(THE RECORDS begins)
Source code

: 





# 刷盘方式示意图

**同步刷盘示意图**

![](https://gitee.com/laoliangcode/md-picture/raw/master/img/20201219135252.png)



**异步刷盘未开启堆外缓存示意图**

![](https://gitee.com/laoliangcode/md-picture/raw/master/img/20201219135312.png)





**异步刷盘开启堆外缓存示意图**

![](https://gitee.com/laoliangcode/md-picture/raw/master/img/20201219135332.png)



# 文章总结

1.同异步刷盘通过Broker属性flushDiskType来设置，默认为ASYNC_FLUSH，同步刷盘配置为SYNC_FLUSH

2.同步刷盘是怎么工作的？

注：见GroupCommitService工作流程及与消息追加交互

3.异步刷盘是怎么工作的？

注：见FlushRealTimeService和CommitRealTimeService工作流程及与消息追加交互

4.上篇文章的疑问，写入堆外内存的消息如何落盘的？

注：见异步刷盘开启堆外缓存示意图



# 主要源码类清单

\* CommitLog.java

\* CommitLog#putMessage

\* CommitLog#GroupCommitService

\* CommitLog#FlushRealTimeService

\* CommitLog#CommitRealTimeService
(THE RECORDS ends)
▸ **DIRECTIONS FOR THIS TASK**
In how many lines of the data does the string "picture" appear? Only the number should be given.

▸ **RESPONSE TO THE EXERCISE**
3